24.帰省⑤
「「「Guten Rutsch!」」」
年が明け、両親と新年のお祝いを言い合った後。ベッドに入ったはいいものの、母親の言葉が頭を巡り、私は寝付くことができないでいた。
『そんなこと言って、いつまでも独りで生きるつもりなのですか?』
母の愛から出た言葉は、鋭い矢となって私の心に突き刺さったのだった。ベッドの中で、もう一度自分に問わずにはいられなかった。
「(そもそも、なんで私は家庭教師をしていたのだっけ……?)」
私が家庭教師を志した理由。
それは男性と結婚せずに生きていくためだ。男性を愛せないからだ。
家庭に入り、従順な妻を一生涯演じること。そんなことは、私には到底できそうもない。
自分で生活するためのお金を、自分で稼がなければならない。そうして私は、明日のパンを得るために家庭教師になったのだった。そうして私は結婚への重圧から逃れたはずだった。
女としての自分の人生を犠牲にした、と周りからは見えるかもしれない。でも割り切ってしまえば、誰かに気に入られようとか、誰かに尽くそうとか、そんなことで思い悩むこともない。
『村へ行けば、気楽に暮らせるだろう。私にとって、それが幸せというものだろう』
そう考えて、私はアニオール村へ来たのだった。
村での半年間は楽しかった。
雇い主のアルトハウス様は少し話の通じないところがあるけれど、村は長閑で、女中のアウグステさんは優しく、そして何よりソフィーがいる。穏やかで、幸福な。それは私が理想としていた生活だったはずだ。
でも、果たしてそれでよかったのだろうか。自分の力で生きる代わりに、大事なものも失ったのではないか。
『人はパンのみによって生きるのではない、神から発せられる言葉によって生きるのだ』
お金を稼ぐだけでは十分ではない。愛のある人生を送らなければならない。そんなことが、もう二千年も前から言われているのだ。
信仰を同じくする者万人に向けられる崇高な隣人愛など、私は初めから持ち合わせてなどいないけれど、でも家族と、それからもう一人、愛情を向けられたなら、それはどんなにいいことだろう。

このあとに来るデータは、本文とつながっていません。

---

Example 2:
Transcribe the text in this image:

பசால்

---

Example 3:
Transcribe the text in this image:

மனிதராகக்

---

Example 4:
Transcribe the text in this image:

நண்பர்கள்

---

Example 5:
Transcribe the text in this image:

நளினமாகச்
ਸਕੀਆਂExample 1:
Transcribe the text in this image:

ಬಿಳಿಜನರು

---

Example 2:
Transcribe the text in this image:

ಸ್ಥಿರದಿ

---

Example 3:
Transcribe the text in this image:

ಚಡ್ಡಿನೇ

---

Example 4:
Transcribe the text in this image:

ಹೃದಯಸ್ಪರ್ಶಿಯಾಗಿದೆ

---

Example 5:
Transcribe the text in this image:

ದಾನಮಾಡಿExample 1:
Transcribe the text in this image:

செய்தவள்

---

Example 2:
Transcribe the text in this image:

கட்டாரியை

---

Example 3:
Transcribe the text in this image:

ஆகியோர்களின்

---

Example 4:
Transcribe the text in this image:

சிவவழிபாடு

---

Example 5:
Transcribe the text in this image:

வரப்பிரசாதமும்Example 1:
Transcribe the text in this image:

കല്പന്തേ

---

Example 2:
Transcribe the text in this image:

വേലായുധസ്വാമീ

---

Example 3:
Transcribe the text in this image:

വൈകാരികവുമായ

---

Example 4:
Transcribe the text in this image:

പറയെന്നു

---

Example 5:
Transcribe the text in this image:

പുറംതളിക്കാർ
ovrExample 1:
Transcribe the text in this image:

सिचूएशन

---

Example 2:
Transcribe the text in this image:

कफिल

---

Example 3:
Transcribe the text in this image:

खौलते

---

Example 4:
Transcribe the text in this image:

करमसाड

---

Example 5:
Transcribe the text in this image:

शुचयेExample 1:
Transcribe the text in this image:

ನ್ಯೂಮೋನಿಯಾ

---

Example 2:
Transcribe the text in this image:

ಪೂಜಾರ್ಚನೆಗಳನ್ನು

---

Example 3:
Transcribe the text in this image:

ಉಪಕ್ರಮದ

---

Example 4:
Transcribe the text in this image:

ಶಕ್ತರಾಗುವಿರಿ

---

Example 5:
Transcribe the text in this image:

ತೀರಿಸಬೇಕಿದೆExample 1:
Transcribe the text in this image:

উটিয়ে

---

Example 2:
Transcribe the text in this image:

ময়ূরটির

アニオール村で得た平和は、実は不安定なものだった。狼によって簡単に吹き飛ばされてしまう藁の家のようなものだ。
三年の任期が終われば、孤独の悲しみを心の奥底にしまって、私はまたどこか別の場所へと旅立たねばならないのだ。
いつも隣にいて欲しいなんて、そんなことは、産みの苦しみを避けた私には大きすぎる望みかもしれない。

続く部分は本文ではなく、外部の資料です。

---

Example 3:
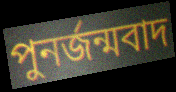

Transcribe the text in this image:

পুনর্জন্মবাদ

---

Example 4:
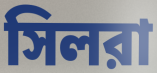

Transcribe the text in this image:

সিলরা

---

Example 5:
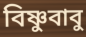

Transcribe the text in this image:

বিষ্ণুবাবু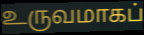
உருவமாகப்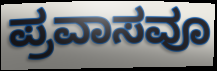
ಪ್ರವಾಸವೂ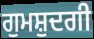
ਗੁਮਸ਼ੁਦਗੀ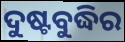
ଦୁଷ୍ଟବୁଦ୍ଧିରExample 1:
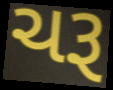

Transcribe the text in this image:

ચરૂ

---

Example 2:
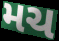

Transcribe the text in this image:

મચ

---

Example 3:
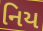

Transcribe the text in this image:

નિય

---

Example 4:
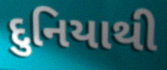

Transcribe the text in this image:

દુનિયાથી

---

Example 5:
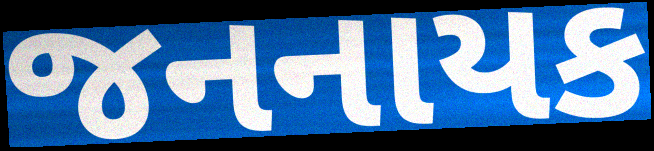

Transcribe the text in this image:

જનનાયક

でも、こんな私を受け入れてくれる『誰か』、孤独を消してくれる『誰か』、私が愛情を捧げることのできる『誰か』、心を通わすことのできる『誰か』。
ほんとうを言えば、私はそんな『誰か』が欲しかった。
誰かとは、誰のことか。
頭に浮かぶのは、一人だけ。
控えめで、はにかみ屋だけど、思慮深く、深い愛情の持ち主。
私は、彼女に教えること、彼女の透き通った声を聞くこと、彼女と一緒にいることが好きだ。
もし許されるなら、期限付きの家庭教師としてではなく、一人の人間として、ずっと彼女と繋がっていられたら。
「(あの子は、私の事をどう思っているだろう……)」
私は初めて、はっきりとそう意識した。一回り年下の彼女のことを想い、寂しさで枕を濡らした。